Anfang März haben wir in der Academie Kloster Eberbach einen beeindruckenden Vortrag von Monika Wiederhold über das Thema „Unendlichkeit“ gehört, in der man sich ebenfalls verlieren kann: Sie sprach nicht über ihre Arbeit im Vorstand des im SDAX gelisteten Personaldienstleistungsunternehmens „Amadeus Fire“, sondern in erster Linie auch als Mathematikerin: Sie wies darauf hin, dass es eine abzählbare und eine überabzählbare Unendlichkeit gebe. Die zählbare Unendlichkeit besteht darin, dass man zu einer beliebig hohen Zahl immer noch eine weitere hinzuaddieren kann; die überabzählbare Unendlichkeit besteht – wenn ich es richtig verstanden habe – darin, dass man den Abstand zwischen zwei Zahlen ebenfalls in eine unendlich große Anzahl von immer kleineren Abständen unterteilen kann. In beiden Unendlichkeiten erreicht man noch weniger ein Ziel als bei der geographischen Suche.

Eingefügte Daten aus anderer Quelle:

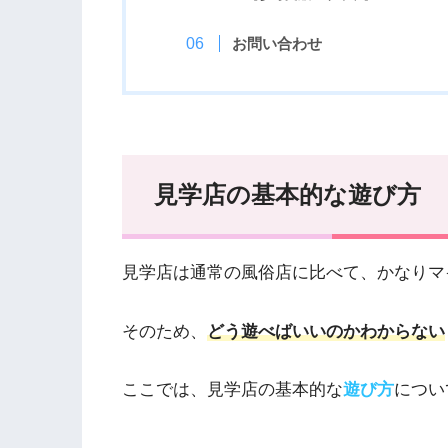
お問い合わせ
見学店の基本的な遊び方
見学店は通常の風俗店に比べて、かなりマ
そのため、
どう遊べばいいのかわからない
ここでは、見学店の基本的な
遊び方
につい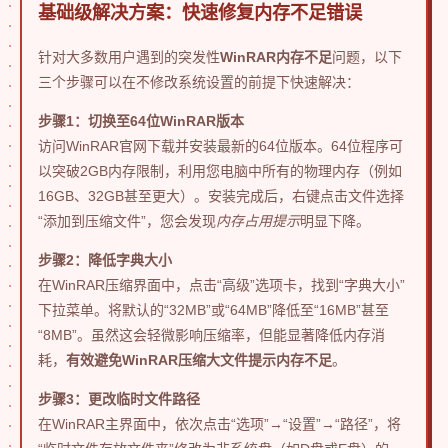
基础级解决方案：快速修复内存不足错误
针对大多数用户遇到的突发性
WinRAR内存不足
问题，以下
三个步骤可以在不修改系统设置的前提下快速解决：
步骤1：切换至64位WinRAR版本
访问WinRAR官网下载并安装最新的64位版本。64位程序可
以突破2GB内存限制，利用您电脑中所有的物理内存（例如
16GB、32GB甚至更大）。安装完成后，右键点击文件选择
“添加到压缩文件”，您会发现
内存占用提示
明显下降。
步骤2：降低字典大小
在WinRAR压缩界面中，点击“高级”选项卡，找到“字典大小”
下拉菜单。将默认的“32MB”或“64MB”降低至“16MB”甚至
“8MB”。虽然这会轻微影响压缩率，但能显著降低内存消
耗，
有效避免WinRAR压缩大文件提示内存不足
。
步骤3：更改临时文件路径
在WinRAR主界面中，依次点击“选项”→“设置”→“路径”，将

Egal, ob man sich wie David Livingstone auf weite (Forschungs-)Reisen begibt oder im Kleinsten – vielleicht eben auch in seinem Innersten – sucht, die meiste Zeit der „Reise“ besteht aus dem Suchen, ja Forschen und dem Unterwegs-Sein. Wenn wir dann einen Viktoria-Fall entdeckt haben, mag der Eindruck überwältigend sein, aber er ist einmalig und unwiederbringlich. Diese Erfahrung wird uns prägen, wir nehmen das Wissen daraus mit, aber wir streben weiter voran!

Überleitung in die Stille

Auch bei unserer inneren Reise der Meditation verbringen wir die meiste, wenn nicht (fast) alle Zeit damit, auf dem Weg zu sein. Das mag mühsam sein, aber es ist der einzige Weg zu dem Ziel, das wir erreichen sollen. Es geht darum, geduldig durchzuhalten und wachsam auf die Wegzeichen achten, denen wir begegnen. Das ist der offene „Forschergeist“, den wir auch auf unserer Reise kleinster Schritte mit unserem Mantra durch die Stille brauchen. Ohne ihn kommen wir nicht weiter! Wer nicht wachsam warten und mit Ausdauer unterwegs sein kann, dem wird vieles entgehen. Mit einem Geist erwartungsvoller Offenheit werden wir dagegen tiefer sehen: Was unsere Sinne im Leben wahrnehmen, verstehen wir dann mit dem Herzen. Das gilt im Hinblick auf unsere (großen) Lebensziele, ebenso aber auch für die kleinen Zeichen am Wegesrand. „Nichts auf der Welt wird mich dazu bringen … aufzugeben. Ich fasse Mut in meinem Gott und mache weiter.“, so Livingstone. Beherzigen wird das auch in der Stille!